どの抗生剤が効くのか細菌培養の検査を行い、より効果の高い抗生剤が処方されます。


■コンタクトレンズの装着
角膜を保護するためにワンちゃん用のコンタクトレンズを装着することも。人間のような視力矯正機能はありません。


■外科治療
角膜の傷が深く、点眼や内服でカバーできない場合は外科的な治療を行います。まばたきしただけでも角膜には大きな負担になってしまうため、一時的にまぶたを閉じたまま縫合し保護する、あえて角膜に傷をつけ再生治癒させる、角膜にあいた穴自体を縫合する、などの手術があります。

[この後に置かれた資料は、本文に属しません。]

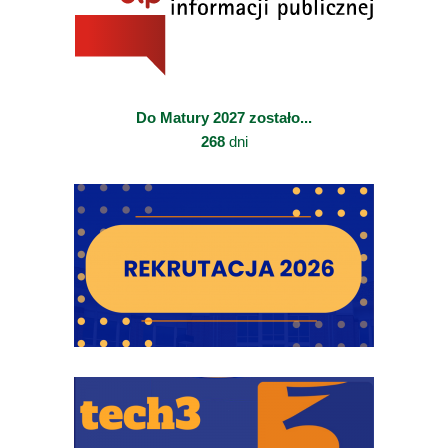
Do Matury 2027 zostało...
268
dni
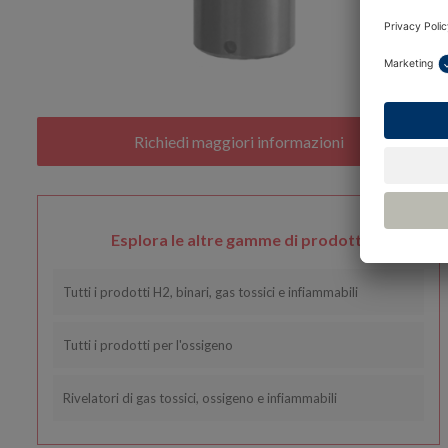
Esplora le altre gamme di prodotti
Tutti i prodotti H2, binari, gas tossici e infiammabili
Tutti i prodotti per l'ossigeno
Rivelatori di gas tossici, ossigeno e infiammabili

ただし眼科専門医や専用機器がないと行えないケースもあるので、場合によってはセカンドオピニオンの受診が必要となるでしょう。



目に違和感があるときはすぐに病院へ



結膜炎や角膜炎と聞くと軽く考えてしまいがちですが、重度の角膜潰瘍のワンちゃん達は胸が痛くなるほどつらそうにしています。あっという間に進行してしまうので違和感があるときは早い段階で受診し治療を開始しましょう。

私の勤務している病院では、度々コンタクト装着を行っていますが、意外にも大人しく付けてくれる子がほとんどです。人間用に比べると少し大きめで柔らかいのが特徴で数分で終わります。治療に時間がかかる子も多いのですが、諦めずしっかりと治療していきましょう。